Extracted records
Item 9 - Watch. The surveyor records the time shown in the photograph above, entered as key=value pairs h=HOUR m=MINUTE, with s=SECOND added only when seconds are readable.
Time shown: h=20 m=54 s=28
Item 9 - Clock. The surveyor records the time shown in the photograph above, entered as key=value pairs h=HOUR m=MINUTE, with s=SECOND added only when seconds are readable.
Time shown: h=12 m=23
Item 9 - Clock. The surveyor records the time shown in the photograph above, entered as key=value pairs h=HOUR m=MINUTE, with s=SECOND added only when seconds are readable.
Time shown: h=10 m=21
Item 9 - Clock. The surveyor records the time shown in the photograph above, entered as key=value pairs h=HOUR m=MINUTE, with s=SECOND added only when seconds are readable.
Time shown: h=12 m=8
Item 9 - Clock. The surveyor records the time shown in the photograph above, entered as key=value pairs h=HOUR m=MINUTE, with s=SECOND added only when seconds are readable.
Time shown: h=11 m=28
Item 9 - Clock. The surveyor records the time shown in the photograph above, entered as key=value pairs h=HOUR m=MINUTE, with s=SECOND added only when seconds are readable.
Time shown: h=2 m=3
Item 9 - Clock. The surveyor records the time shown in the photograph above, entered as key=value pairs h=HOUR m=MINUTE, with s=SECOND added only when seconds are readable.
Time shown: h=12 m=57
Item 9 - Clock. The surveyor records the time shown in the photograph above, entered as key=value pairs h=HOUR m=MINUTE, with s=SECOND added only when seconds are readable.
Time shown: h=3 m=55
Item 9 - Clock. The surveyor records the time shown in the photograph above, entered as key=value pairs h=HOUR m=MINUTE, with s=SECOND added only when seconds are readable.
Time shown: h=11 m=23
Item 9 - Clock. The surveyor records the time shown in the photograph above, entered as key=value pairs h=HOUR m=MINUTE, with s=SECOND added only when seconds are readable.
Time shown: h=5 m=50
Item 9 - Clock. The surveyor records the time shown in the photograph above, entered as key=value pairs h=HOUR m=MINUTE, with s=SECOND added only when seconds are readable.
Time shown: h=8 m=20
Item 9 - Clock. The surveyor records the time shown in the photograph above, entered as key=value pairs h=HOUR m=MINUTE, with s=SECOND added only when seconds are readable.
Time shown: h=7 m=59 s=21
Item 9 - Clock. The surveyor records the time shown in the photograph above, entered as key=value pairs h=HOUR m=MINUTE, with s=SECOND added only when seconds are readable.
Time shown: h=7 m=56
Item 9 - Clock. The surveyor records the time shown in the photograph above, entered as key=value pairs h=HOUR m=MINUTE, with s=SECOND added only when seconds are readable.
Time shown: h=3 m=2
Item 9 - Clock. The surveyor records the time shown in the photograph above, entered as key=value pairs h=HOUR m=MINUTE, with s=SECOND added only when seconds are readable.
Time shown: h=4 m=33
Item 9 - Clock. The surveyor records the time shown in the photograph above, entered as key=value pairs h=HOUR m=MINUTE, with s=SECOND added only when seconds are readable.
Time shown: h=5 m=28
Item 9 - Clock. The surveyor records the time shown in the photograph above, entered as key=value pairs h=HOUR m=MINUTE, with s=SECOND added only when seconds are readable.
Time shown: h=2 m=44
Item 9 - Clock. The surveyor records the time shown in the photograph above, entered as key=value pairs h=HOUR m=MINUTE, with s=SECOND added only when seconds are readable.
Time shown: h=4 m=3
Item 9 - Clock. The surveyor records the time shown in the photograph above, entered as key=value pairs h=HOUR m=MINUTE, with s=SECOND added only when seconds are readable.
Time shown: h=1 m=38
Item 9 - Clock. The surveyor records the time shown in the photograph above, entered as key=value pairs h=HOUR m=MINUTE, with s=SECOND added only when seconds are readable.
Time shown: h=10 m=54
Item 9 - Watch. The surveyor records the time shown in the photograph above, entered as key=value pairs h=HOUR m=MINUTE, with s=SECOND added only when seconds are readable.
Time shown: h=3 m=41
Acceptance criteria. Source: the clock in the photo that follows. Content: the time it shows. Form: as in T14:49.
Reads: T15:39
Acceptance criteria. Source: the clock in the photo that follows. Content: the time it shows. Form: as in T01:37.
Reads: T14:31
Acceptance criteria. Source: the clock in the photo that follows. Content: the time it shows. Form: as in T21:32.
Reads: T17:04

Task details: Lay out the lines above as a JSON list of strings, one string per line, omitting any blank lines.

Exercise solution:
[
  "Item 9 - Watch. The surveyor records the time shown in the photograph above, entered as key=value pairs h=HOUR m=MINUTE, with s=SECOND added only when seconds are readable.",
  "Time shown: h=20 m=54 s=28",
  "Item 9 - Clock. The surveyor records the time shown in the photograph above, entered as key=value pairs h=HOUR m=MINUTE, with s=SECOND added only when seconds are readable.",
  "Time shown: h=12 m=23",
  "Item 9 - Clock. The surveyor records the time shown in the photograph above, entered as key=value pairs h=HOUR m=MINUTE, with s=SECOND added only when seconds are readable.",
  "Time shown: h=10 m=21",
  "Item 9 - Clock. The surveyor records the time shown in the photograph above, entered as key=value pairs h=HOUR m=MINUTE, with s=SECOND added only when seconds are readable.",
  "Time shown: h=12 m=8",
  "Item 9 - Clock. The surveyor records the time shown in the photograph above, entered as key=value pairs h=HOUR m=MINUTE, with s=SECOND added only when seconds are readable.",
  "Time shown: h=11 m=28",
  "Item 9 - Clock. The surveyor records the time shown in the photograph above, entered as key=value pairs h=HOUR m=MINUTE, with s=SECOND added only when seconds are readable.",
  "Time shown: h=2 m=3",
  "Item 9 - Clock. The surveyor records the time shown in the photograph above, entered as key=value pairs h=HOUR m=MINUTE, with s=SECOND added only when seconds are readable.",
  "Time shown: h=12 m=57",
  "Item 9 - Clock. The surveyor records the time shown in the photograph above, entered as key=value pairs h=HOUR m=MINUTE, with s=SECOND added only when seconds are readable.",
  "Time shown: h=3 m=55",
  "Item 9 - Clock. The surveyor records the time shown in the photograph above, entered as key=value pairs h=HOUR m=MINUTE, with s=SECOND added only when seconds are readable.",
  "Time shown: h=11 m=23",
  "Item 9 - Clock. The surveyor records the time shown in the photograph above, entered as key=value pairs h=HOUR m=MINUTE, with s=SECOND added only when seconds are readable.",
  "Time shown: h=5 m=50",
  "Item 9 - Clock. The surveyor records the time shown in the photograph above, entered as key=value pairs h=HOUR m=MINUTE, with s=SECOND added only when seconds are readable.",
  "Time shown: h=8 m=20",
  "Item 9 - Clock. The surveyor records the time shown in the photograph above, entered as key=value pairs h=HOUR m=MINUTE, with s=SECOND added only when seconds are readable.",
  "Time shown: h=7 m=59 s=21",
  "Item 9 - Clock. The surveyor records the time shown in the photograph above, entered as key=value pairs h=HOUR m=MINUTE, with s=SECOND added only when seconds are readable.",
  "Time shown: h=7 m=56",
  "Item 9 - Clock. The surveyor records the time shown in the photograph above, entered as key=value pairs h=HOUR m=MINUTE, with s=SECOND added only when seconds are readable.",
  "Time shown: h=3 m=2",
  "Item 9 - Clock. The surveyor records the time shown in the photograph above, entered as key=value pairs h=HOUR m=MINUTE, with s=SECOND added only when seconds are readable.",
  "Time shown: h=4 m=33",
  "Item 9 - Clock. The surveyor records the time shown in the photograph above, entered as key=value pairs h=HOUR m=MINUTE, with s=SECOND added only when seconds are readable.",
  "Time shown: h=5 m=28",
  "Item 9 - Clock. The surveyor records the time shown in the photograph above, entered as key=value pairs h=HOUR m=MINUTE, with s=SECOND added only when seconds are readable.",
  "Time shown: h=2 m=44",
  "Item 9 - Clock. The surveyor records the time shown in the photograph above, entered as key=value pairs h=HOUR m=MINUTE, with s=SECOND added only when seconds are readable.",
  "Time shown: h=4 m=3",
  "Item 9 - Clock. The surveyor records the time shown in the photograph above, entered as key=value pairs h=HOUR m=MINUTE, with s=SECOND added only when seconds are readable.",
  "Time shown: h=1 m=38",
  "Item 9 - Clock. The surveyor records the time shown in the photograph above, entered as key=value pairs h=HOUR m=MINUTE, with s=SECOND added only when seconds are readable.",
  "Time shown: h=10 m=54",
  "Item 9 - Watch. The surveyor records the time shown in the photograph above, entered as key=value pairs h=HOUR m=MINUTE, with s=SECOND added only when seconds are readable.",
  "Time shown: h=3 m=41",
  "Acceptance criteria. Source: the clock in the photo that follows. Content: the time it shows. Form: as in T14:49.",
  "Reads: T15:39",
  "Acceptance criteria. Source: the clock in the photo that follows. Content: the time it shows. Form: as in T01:37.",
  "Reads: T14:31",
  "Acceptance criteria. Source: the clock in the photo that follows. Content: the time it shows. Form: as in T21:32.",
  "Reads: T17:04"
]